Cette interprétation, « historiquement fausse », ne surprend guère le P. Jean Charbonnier, prêtre des Missions Etrangères de Paris (MEP), spécialiste de la Chine et auteur d’un ouvrage sur Les 120 chrétiens morts en Chine, entre les XVIIe et XXe siècles, canonisés le 1er octobre 2000 – dont le P. Chapdelaine. « Pékin reprend son refrain anti-impérialiste, faisant du P. Chapdelaine un représentant de la collusion entre l’Eglise catholique et l’impérialisme », considère-t-il en rappelant les « réactions très violentes » du Parti communiste chinois (PCC) après les canonisations de 2000.

Envoyé en Chine en 1852 comme missionnaire des MEP, le P. Chapdelaine est resté d’abord deux ans à Hongkong, avant de partir pour le Guangxi.
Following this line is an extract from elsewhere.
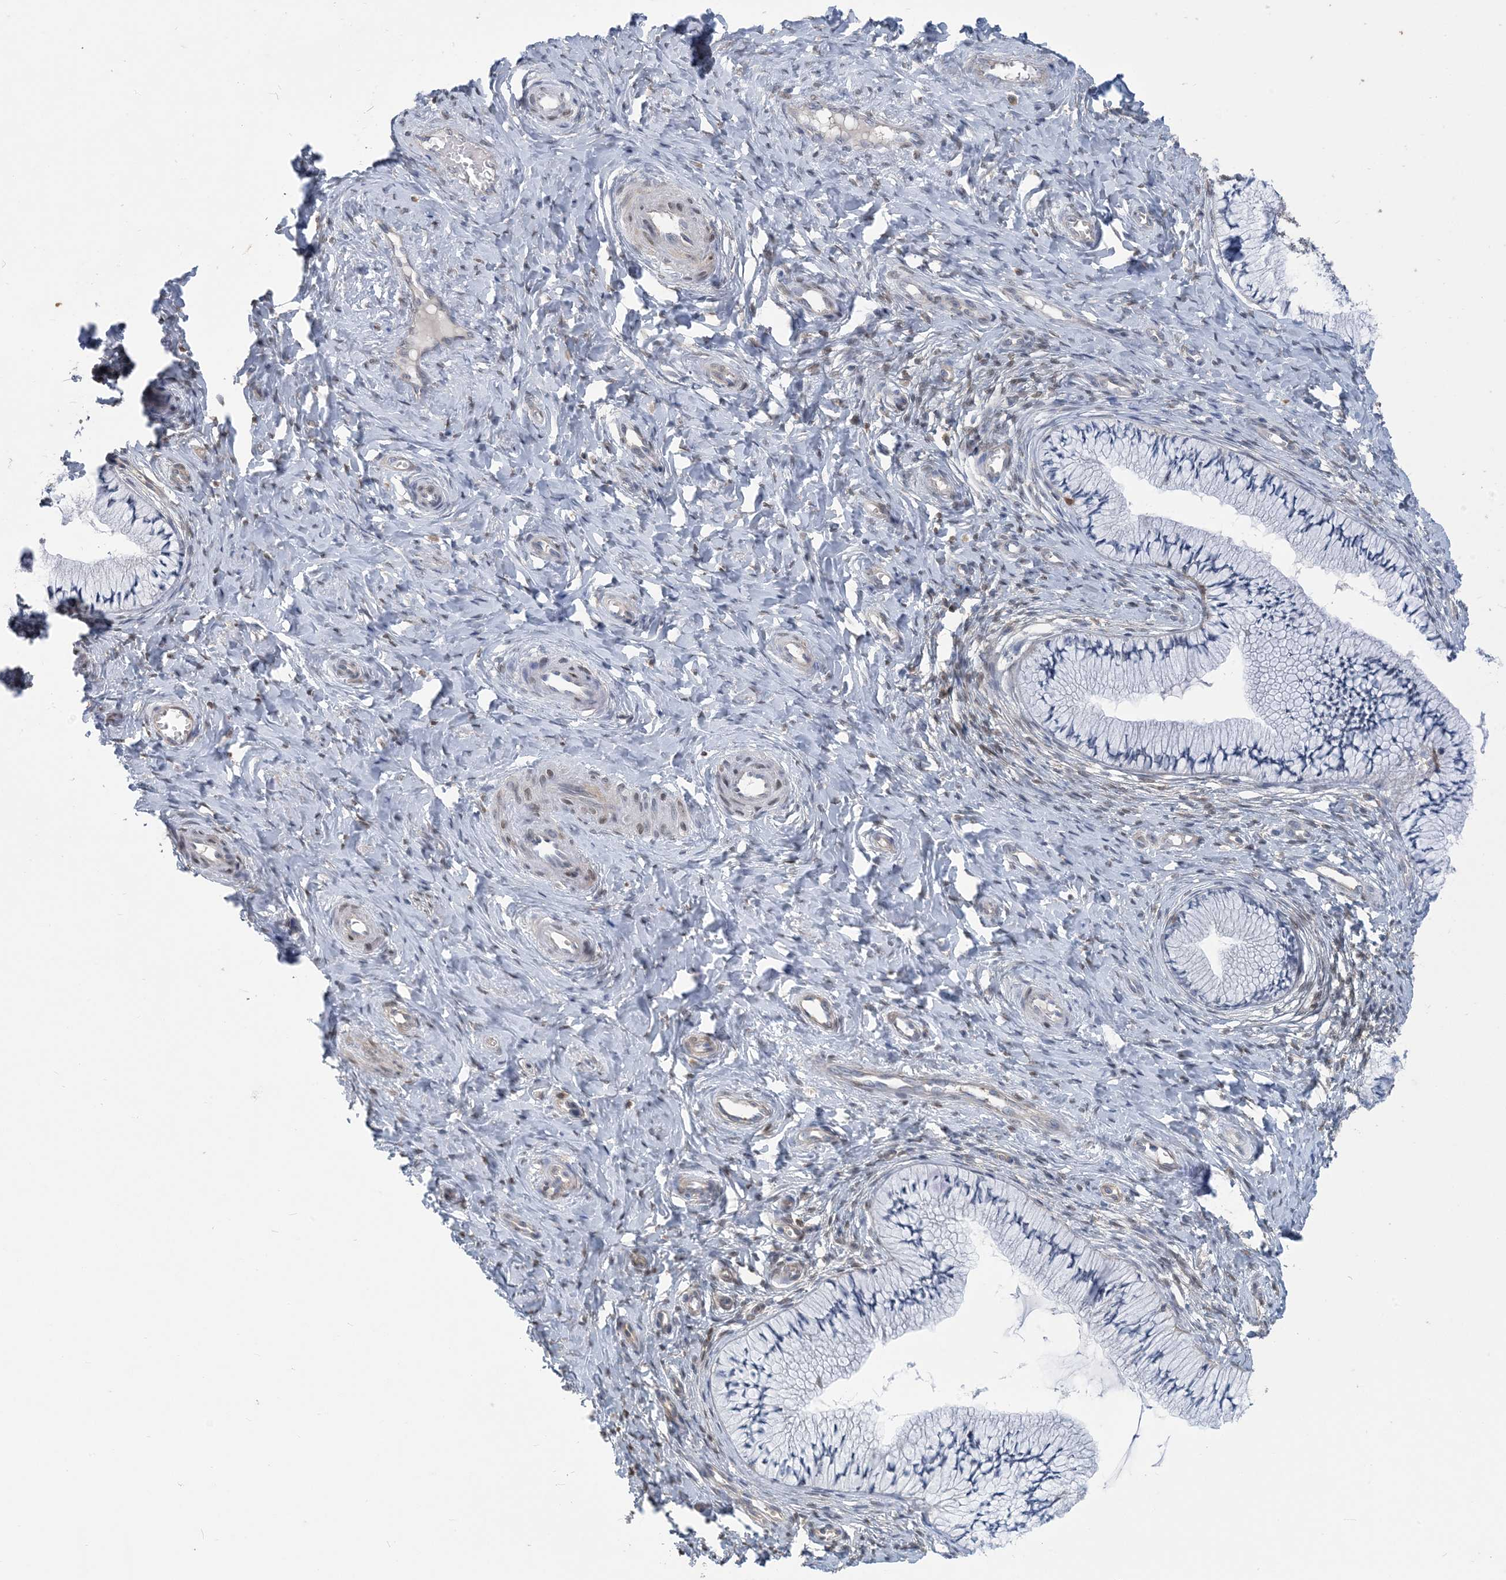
{"staining": {"intensity": "negative", "quantity": "none", "location": "none"}, "tissue": "cervix", "cell_type": "Glandular cells", "image_type": "normal", "snomed": [{"axis": "morphology", "description": "Normal tissue, NOS"}, {"axis": "topography", "description": "Cervix"}], "caption": "This is an immunohistochemistry photomicrograph of unremarkable cervix. There is no positivity in glandular cells.", "gene": "ZC3H12A", "patient": {"sex": "female", "age": 36}}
Dans cette province, secouée à l’époque par des révoltes musulmanes, le prêtre s’aventure dans les villages. « Ce qu’il n’avait pas le droit de faire, selon le traité de Nankin (2) signé en 1848 qui étendait le protectorat français sur toute la Chine », précise le P. Charbonnier à Urbi & Orbi, la lettre d’information quotidienne du journal La Croix.
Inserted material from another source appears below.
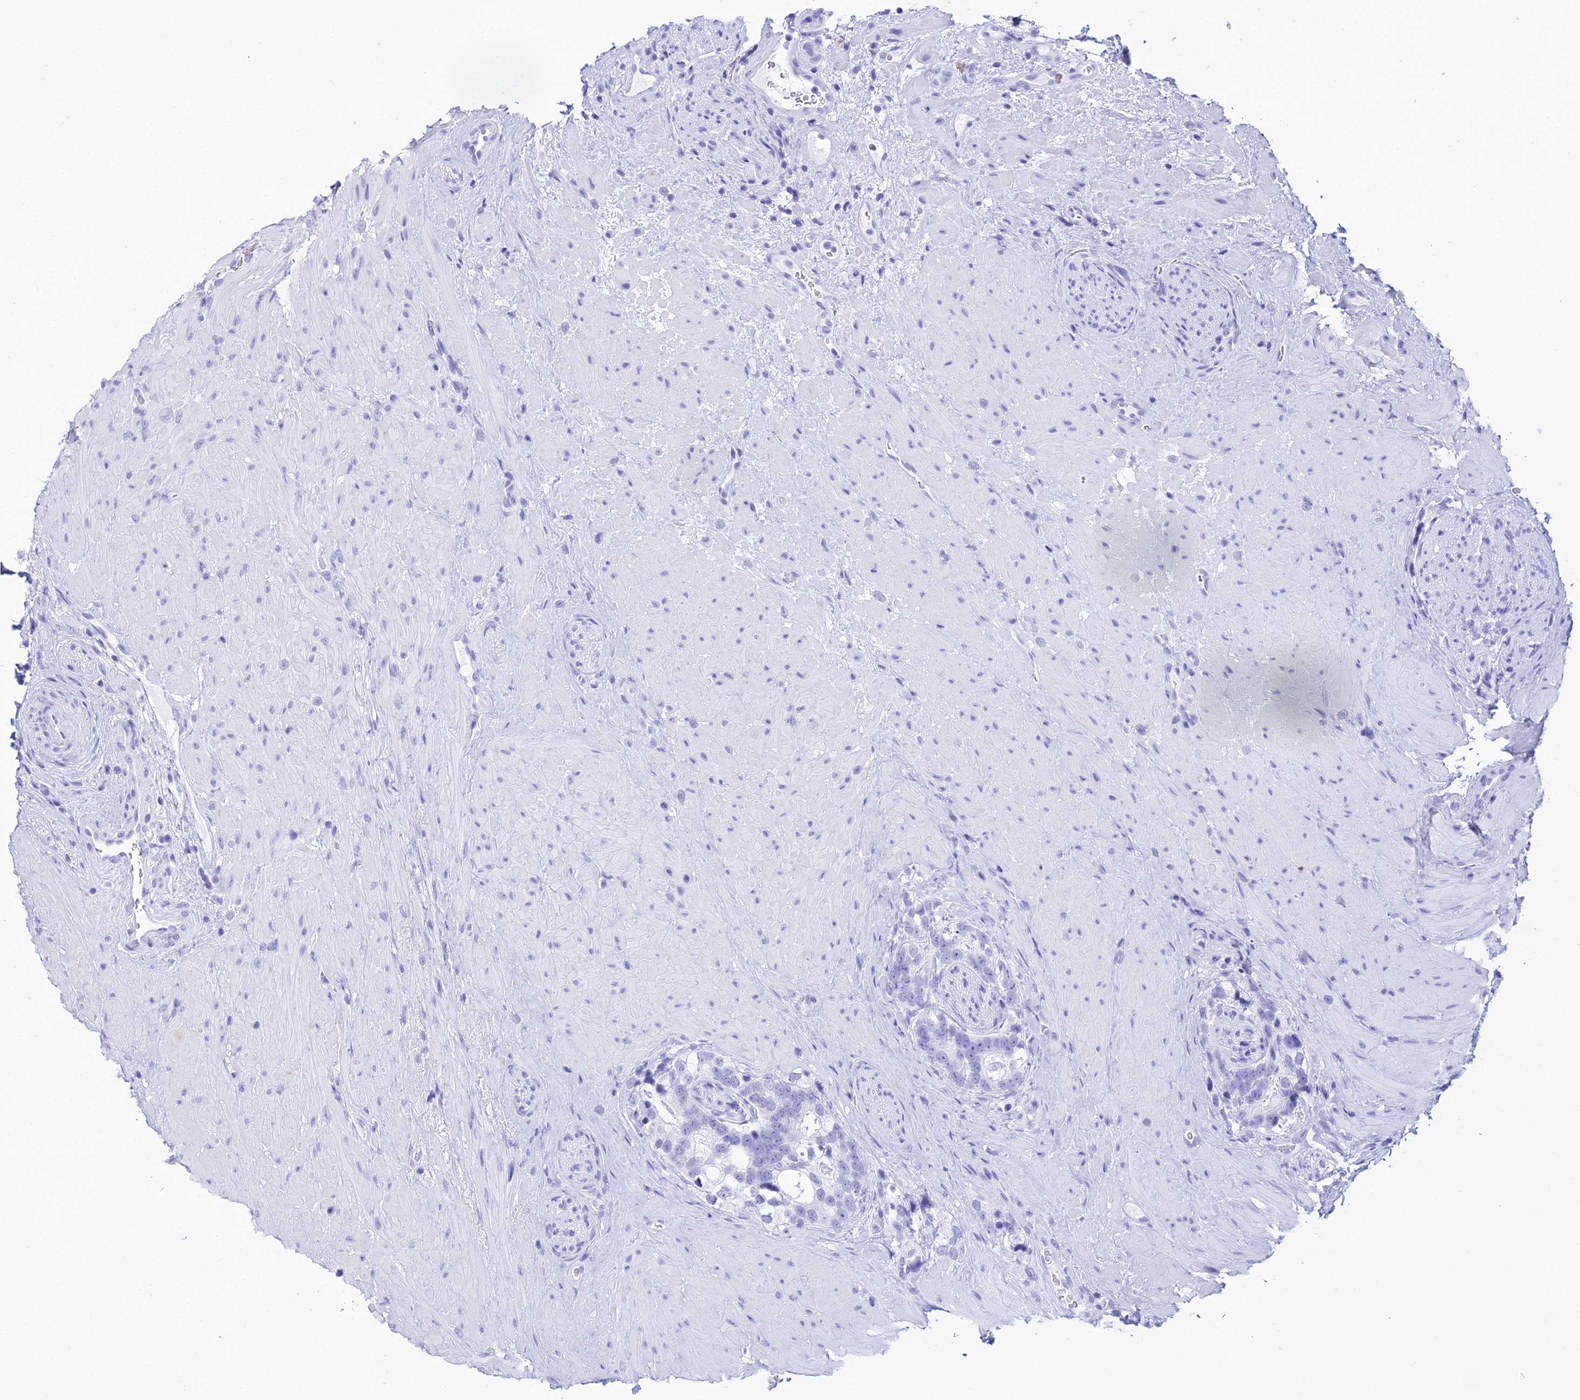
{"staining": {"intensity": "negative", "quantity": "none", "location": "none"}, "tissue": "prostate cancer", "cell_type": "Tumor cells", "image_type": "cancer", "snomed": [{"axis": "morphology", "description": "Adenocarcinoma, High grade"}, {"axis": "topography", "description": "Prostate"}], "caption": "Tumor cells are negative for brown protein staining in high-grade adenocarcinoma (prostate).", "gene": "ZMIZ1", "patient": {"sex": "male", "age": 74}}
« Ma Lai » est aussi un nom musulman

De plus, le P. Chapdelaine était connu, dans cette région rurale et pauvre, sous le nom de « Ma Lai », qui est aussi un nom musulman (3). D’où les accusations de propagande et d’incitation aux révoltes musulmanes portées par les Chinois à son encontre. Arrêté le 25 février 1856, il est battu, torturé et condamné à mort par décapitation, la peine prévue contre les missionnaires clandestins. « Sa tête fut accrochée au portail du tribunal et son corps donné aux chiens », précise le P. Charbonnier (4).
Aussitôt, une ferme protestation fut adressée au gouverneur du Guangxi par le responsable des missions françaises de Hongkong. « La captivité de M. Chapdelaine, les tortures qu’il a subies, sa mort cruelle, les violences qu’on a faites à son cadavre, constituent, noble Commissaire Impérial, une flagrante et odieuse violation des engagements solennels. Votre gouvernement doit donc une éclatante réparation à la France ».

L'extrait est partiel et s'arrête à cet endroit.